The cytotoxic Staphylococcus aureus PSMα3 reveals a cross-α amyloid-like fibril

Abstract

Amyloids are ordered protein aggregates, found in all kingdoms of life, and are involved in aggregation diseases as well as in physiological activities. In microbes, functional amyloids are often key virulence determinants, yet the structural basis for their activity remains elusive. We determined the fibril structure and function of the highly toxic, 22-residue phenol-soluble modulin α3 (PSMα3) peptide secreted by Staphylococcus aureus PSMα3 formed elongated fibrils that shared the morphological and tinctorial characteristics of canonical cross-β eukaryotic amyloids. However, the crystal structure of full-length PSMα3, solved de novo at 1.45 angstrom resolution, revealed a distinctive "cross-α" amyloid-like architecture, in which amphipathic α helices stacked perpendicular to the fibril axis into tight self-associating sheets. The cross-α fibrillation of PSMα3 facilitated cytotoxicity, suggesting that this assembly mode underlies function in S. aureus.

Fig. 1.. The cross-α amyloid-like fibril of the full-length PSMα3.

(A) An electron micrograph of PSMα3 fibrils. (B) Fluorescence microscopy images of Thioflavin T stained PSMα3 fibrils. (C) The sequence of S. aureus PSMα3 (UniProt accession number is indicated in brackets). (D and E) The crystal structure of PSMα3 at 1.45 Å resolution, colored according to hydrophobicity (a colored scale bar is shown). (D) A view down the fibril axis. PSMα3 forms parallel α-helical stacks, viewed as ribbons along with a semitransparent surface representation. Facing helical sheets are oriented head to tail. (E) A view perpendicular to the fibril axis. The helices, shown in surface representation, run horizontally. Eight layers of α-helices forming the cross-α structure are depicted. Theoretically, fibrils can contain tens of thousands of layers. The α-helical sheets interact via their hydrophobic face, creating a tight interface. The higher order packing of the crystal structure shows continuous rows of sheets that generate alternating hydrophobic and hydrophilic interfaces (fig.
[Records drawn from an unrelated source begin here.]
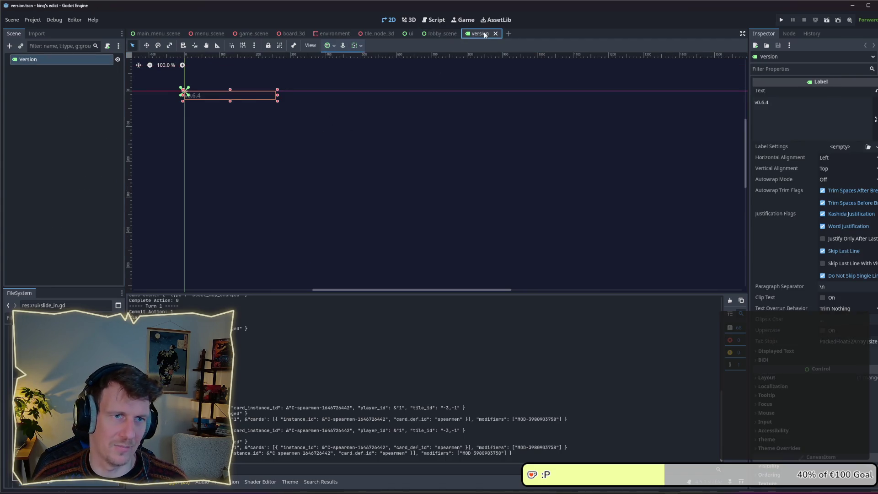
{"action": "left_click", "coordinate": [441, 36]}
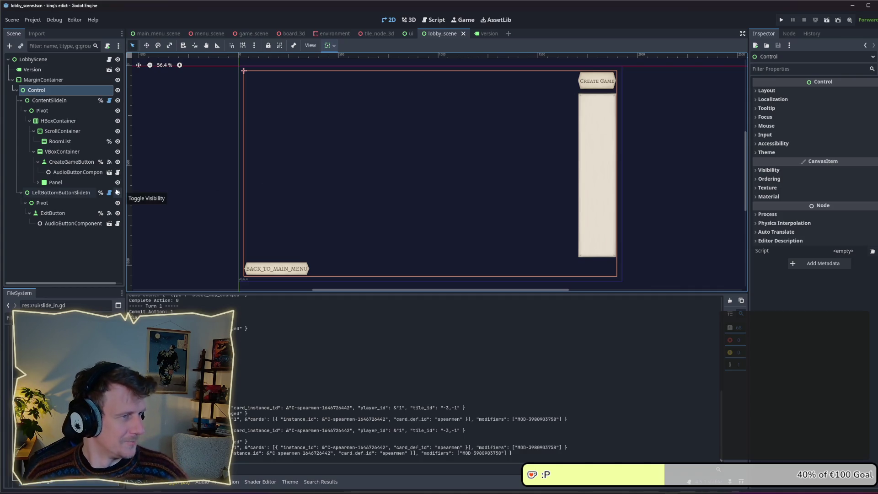
- Inspect the lobby's HBoxContainer and VBoxContainer nodes, then switch to the Script workspace
{"action": "left_click", "coordinate": [88, 127]}
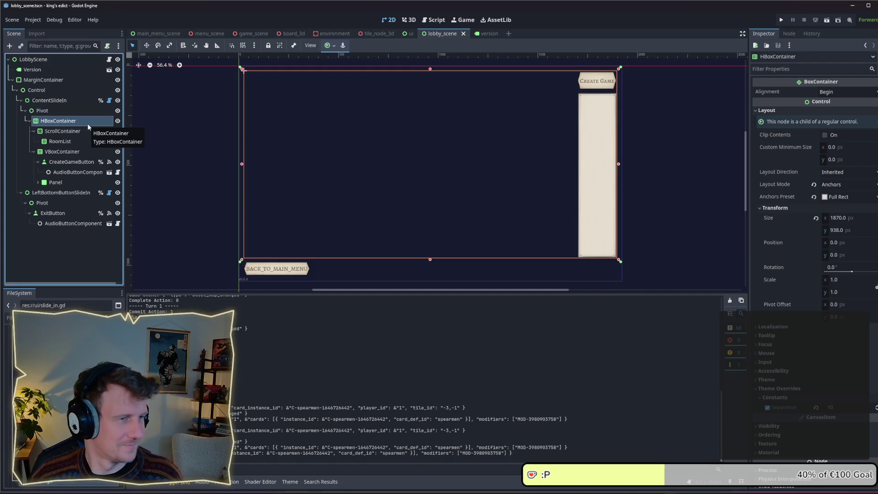
{"action": "left_click", "coordinate": [74, 150]}
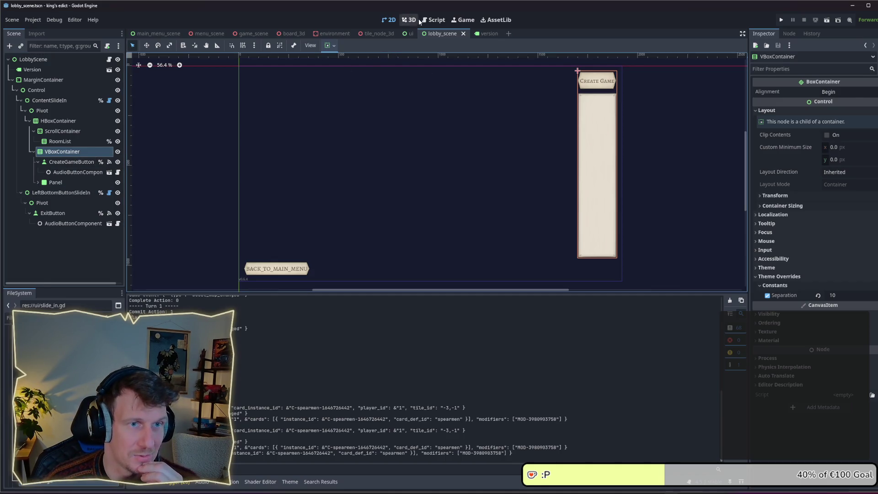
{"action": "left_click", "coordinate": [434, 19]}
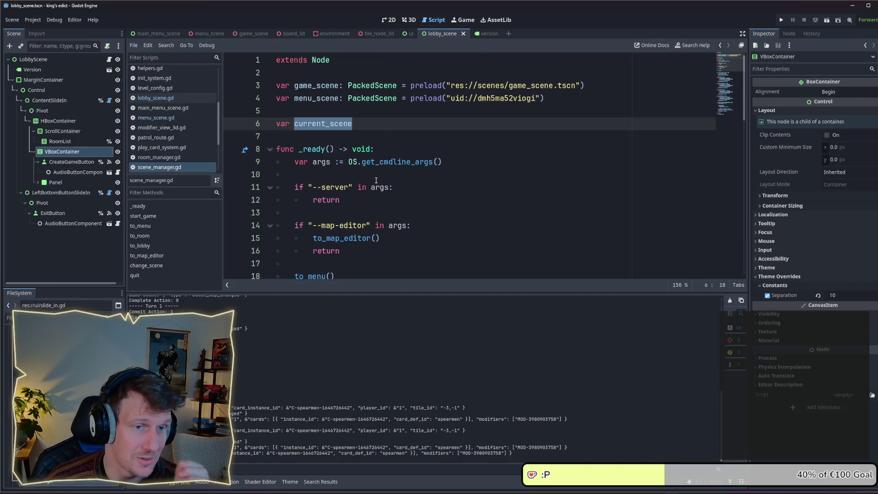
- Open menu_scene.gd from the script list and scroll to its top
{"action": "scroll", "coordinate": [376, 180], "scroll_direction": "down", "scroll_amount": 1}
{"action": "scroll", "coordinate": [376, 180], "scroll_direction": "down", "scroll_amount": 1}
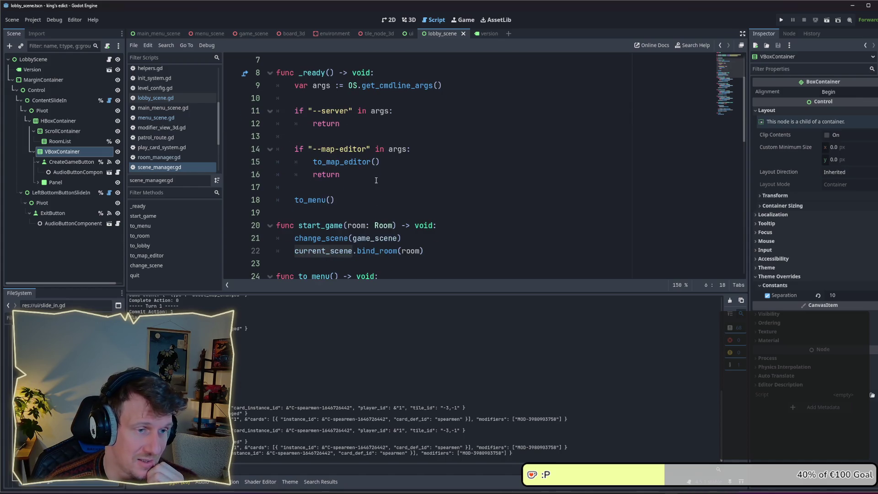
{"action": "left_click", "coordinate": [171, 117]}
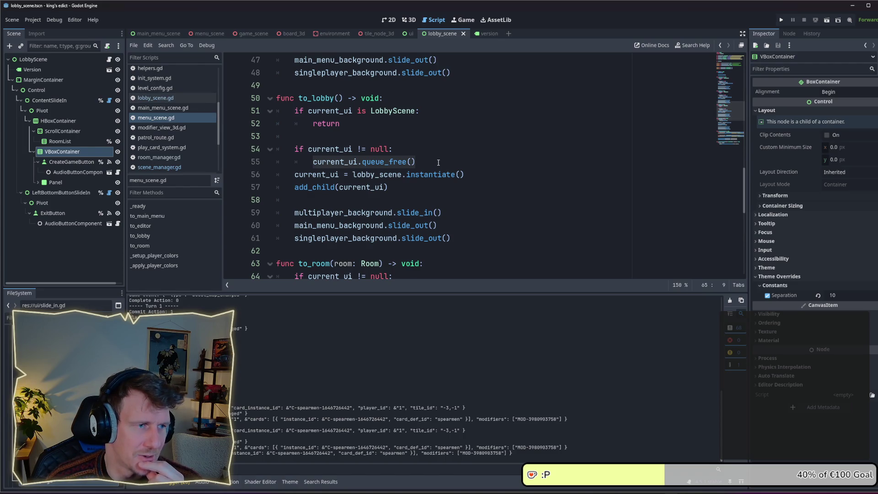
{"action": "scroll", "coordinate": [438, 162], "scroll_direction": "up", "scroll_amount": 10}
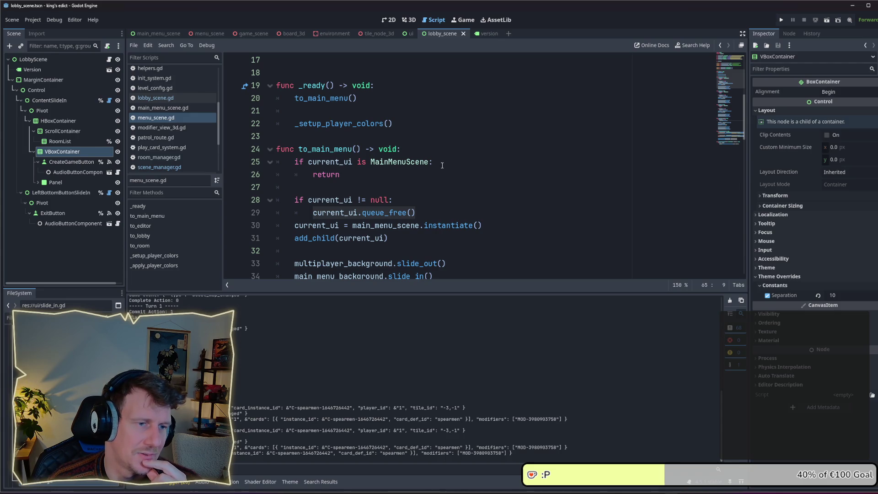
{"action": "scroll", "coordinate": [430, 192], "scroll_direction": "up", "scroll_amount": 1}
{"action": "scroll", "coordinate": [420, 220], "scroll_direction": "up", "scroll_amount": 4}
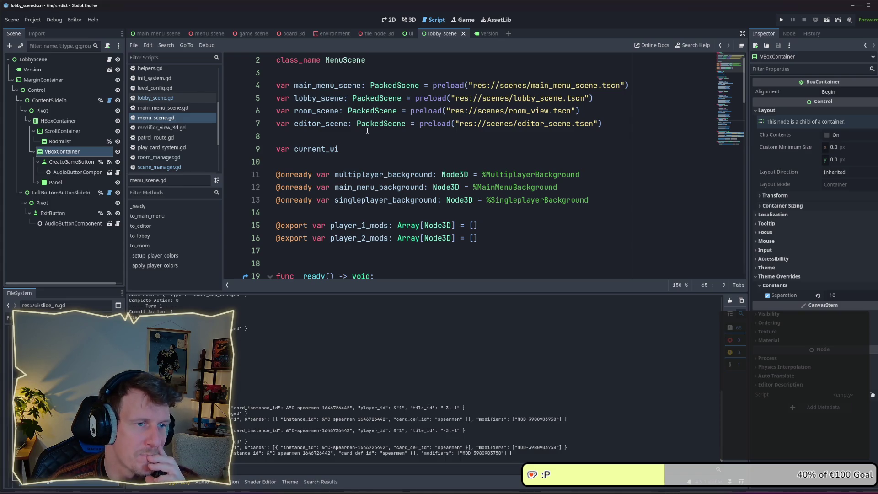
{"action": "mouse_move", "coordinate": [367, 130]}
S6A). Single-letter abbreviations for the amino acid residues are as follows: A, Ala; D, Asp; E, Glu; F, Phe; G, Gly; K, Lys; L, Leu; M, Met; N, Asn; and V, Val.

Fig. 2.. PSMα3 cross-α fibril is reminiscent of amyloid cross-β structure.

(A) The crystal structure of PSMα3. Two mating α-helical sheets are shown. (B) The steric zipper structure of the NNQQNY N, Asn; Q, Gln; Y,Tyr) segment from yeast prion Sup35 (4) (PDB code 1YJO) forms the cross-β spine of amyloid-like fibrils. The two mating β-sheets are composed of parallel β-strands. In both PSMα3 (A) and NNQQNY (B) structures, side-chains protruding from the two sheets intermesh to form a dry, tightly self-complementing interface. The two sheets, in purple and gray, are shown as ribbons, with side chain as sticks. Heteroatoms are colored by atom type (nitrogen in blue, oxygen in red, and sulfur in yellow). In the left panels, the view looks down the fibril axis, and in the right panels, the view is roughly perpendicular to the fibril axis. The α-helices (A) and β-strands (B) run horizontally. Distances between mating sheets and between strands along the sheet are displayed (table S3).

Fig. 3.. PSMα3 toxicity against human T-cells is dependent on its ability to form fibrils.

(A) PSMα3 is toxic to human T-cells in a dose dependent manner. The F3A mutant and the K9P/F11P double mutant, which do not form fibrils (figs. S8 and S9), exhibited much lower levels of cytotoxicity compared to wild-type PSMα3. G16A, a mutant that is helical and which forms fibrils that bind Thioflavin T, served as a control mutant and proved cytotoxic (figs. S8 and S9). (B) Cytotoxicity of PSMα3 was significantly reduced with the addition of Tween 80, a biocompatible surfactant that diminishes fibrillation (figs. S8 and S10). In both panels, error bars represent the SEM of three replicates. The experiment was performed at least three times on different days. * P<0.05 and ** P<0.001 compared to 7.5 µM wild type PSMα3.